Structure analysis of simulated molecular clouds with the Δ-variance

Abstract

We employ the Delta-variance analysis and study the turbulent gas dynamics of simulated molecular clouds (MCs). Our models account for a simplified treatment of time-dependent chemistry and the non-isothermal nature of the gas. We investigate simulations using three different initial mean number densities of n_0 = 30, 100 and 300 cm^{-3} that span the range of values typical for MCs in the solar neighbourhood. Furthermore, we model the CO line emission in a post-processing step using a radiative transfer code. We evaluate Delta-variance spectra for centroid velocity (CV) maps as well as for integrated intensity and column density maps for various chemical components: the total, H2 and 12CO number density and the integrated intensity of both the 12CO and 13CO (J = 1 -> 0) lines.
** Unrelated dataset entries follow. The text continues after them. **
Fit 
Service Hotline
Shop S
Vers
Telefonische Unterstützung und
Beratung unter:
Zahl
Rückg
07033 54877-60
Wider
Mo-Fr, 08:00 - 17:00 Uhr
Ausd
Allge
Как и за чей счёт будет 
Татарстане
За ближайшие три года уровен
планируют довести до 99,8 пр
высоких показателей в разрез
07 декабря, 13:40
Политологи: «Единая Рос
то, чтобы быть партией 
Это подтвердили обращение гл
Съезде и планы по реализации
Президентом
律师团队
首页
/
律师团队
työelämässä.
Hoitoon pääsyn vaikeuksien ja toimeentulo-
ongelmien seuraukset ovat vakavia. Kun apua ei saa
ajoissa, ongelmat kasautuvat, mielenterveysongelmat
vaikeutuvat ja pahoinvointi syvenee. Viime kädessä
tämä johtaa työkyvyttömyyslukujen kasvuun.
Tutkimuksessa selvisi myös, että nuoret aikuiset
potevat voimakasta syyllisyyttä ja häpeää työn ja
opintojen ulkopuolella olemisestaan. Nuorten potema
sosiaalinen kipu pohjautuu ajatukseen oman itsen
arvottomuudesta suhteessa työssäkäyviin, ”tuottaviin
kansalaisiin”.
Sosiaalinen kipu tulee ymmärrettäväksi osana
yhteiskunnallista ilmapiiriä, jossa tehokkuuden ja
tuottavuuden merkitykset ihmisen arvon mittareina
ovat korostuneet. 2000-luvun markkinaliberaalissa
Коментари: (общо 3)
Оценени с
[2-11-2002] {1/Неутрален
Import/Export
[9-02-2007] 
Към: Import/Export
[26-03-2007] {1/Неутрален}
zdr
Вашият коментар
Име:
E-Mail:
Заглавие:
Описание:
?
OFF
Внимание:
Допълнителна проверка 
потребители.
The spectral slopes of the Delta-variance computed on the CV maps for the total and H2 number density are significantly steeper compared to the different CO tracers. We find slopes for the linewidth-size relation ranging from 0.4 to 0.7 for the total and H2 density models, while the slopes for the various CO tracers range from 0.2 to 0.4 and underestimate the values for the total and H2 density by a factor of 1.5-3.0. We demonstrate that optical depth effects can significantly alter the Delta-variance spectra. Furthermore, we report a critical density threshold of ~100 cm^{-3} at which the Delta-variance slopes of the various CO tracers change sign. We thus conclude that carbon monoxide traces the total cloud structure well only if the average cloud density lies above this limit.